Well, welcome to all of you who have registered! I have 'great expectations' about what this wiki will become as we engage ideas central to the course through our ongoing disucssions. Here's something of a 'welcome to the wiki' present. It's a visual summary (with a music background) of David Foster Wallace's long essay Consider the Lobster. It demonstates his concern with those with whom we share our planet and with what we do routinely that -- inadvertently or not -- inflicts pain on other sentient beings. This is a nice reminder of the Hippocratic Oath's injunction to medical practitioners: "first do no harm". I think that we teachers would be made better if we were to take this oath, and then take it seriously. In any case, here is an interesting youtube clip that should add to your appreciation of who David Foster Wallace is and what he cares about.



Best wishes,
Martin Barlosky

P Students,
We made important beginnings in Wednesday's class. As I noted, much of our work will consist of problematizing the many unexamined conventions that find form in the process of schooling. The point throughout is to reduce the power of the habitual so that we can see new possibilities for the lives that teachers and students lead in what John Goodlad called "the places we call schools." Said in short, critique is important, but it must give rise to new and better possibilities for thought and action if it is to have value.

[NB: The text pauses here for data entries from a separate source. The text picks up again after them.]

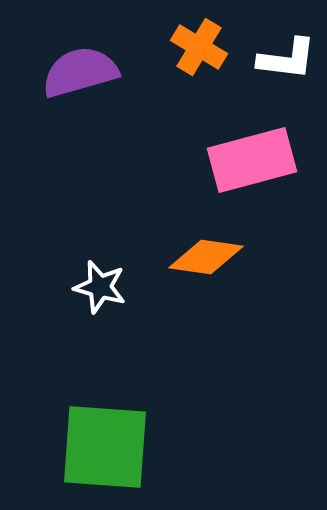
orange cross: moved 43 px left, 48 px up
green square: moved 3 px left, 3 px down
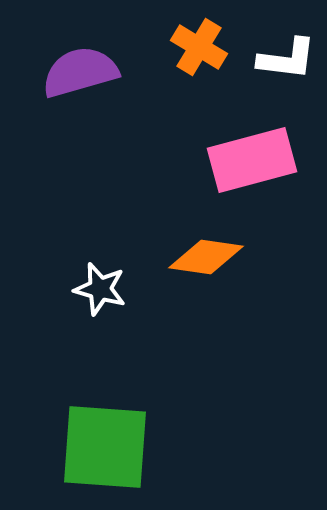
white star: moved 2 px down
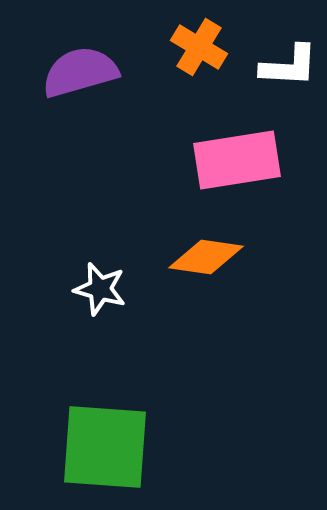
white L-shape: moved 2 px right, 7 px down; rotated 4 degrees counterclockwise
pink rectangle: moved 15 px left; rotated 6 degrees clockwise
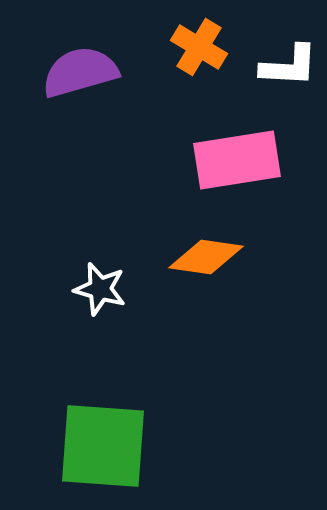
green square: moved 2 px left, 1 px up
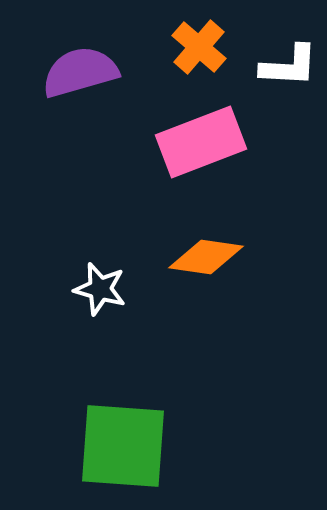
orange cross: rotated 10 degrees clockwise
pink rectangle: moved 36 px left, 18 px up; rotated 12 degrees counterclockwise
green square: moved 20 px right
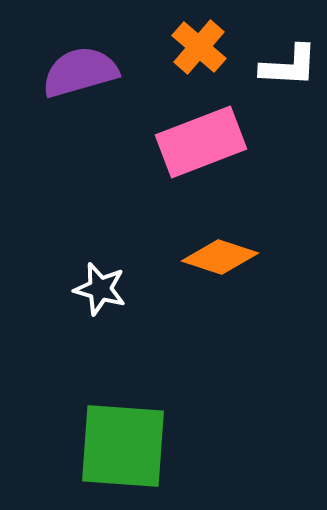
orange diamond: moved 14 px right; rotated 10 degrees clockwise
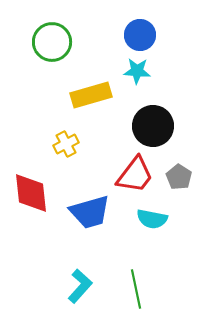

In terms of the first assignment (and all of the others too), I genuinely look forward to encountering your ideas and to seeing how you give sense and sensibility to the many materials that we will share during the course of our time together. Please do resist the temptation to merely report what the readings say. Yes, you should demonstrate that you understand what our various authors are trying to tell us, but you should also share how you interpret the ideas you meet and how you find meaning in them. Please also share the questions the readings raise for you. These questions are most important and I have found that they always fuel important discussions.

For my part, I'll look forward to seeing you next Wednesday when I will distribute a more detailed schedule of our class sessions and what we will cover in each. We will also divide ourselves into the nine Small Working Groups that you will read about in the course outline. And, do bring any questions that the course outline may raise for you.

I hope that your experience of the faculty of education has been reasonably coherent in your first week. Don't be afraid to ask any questions you may have of your professors or of the many administrative staff in the faculty; we all work hard to create a meaningful learning environment for you and are happy to work with you individually to make your short time in the faculty both productive and full.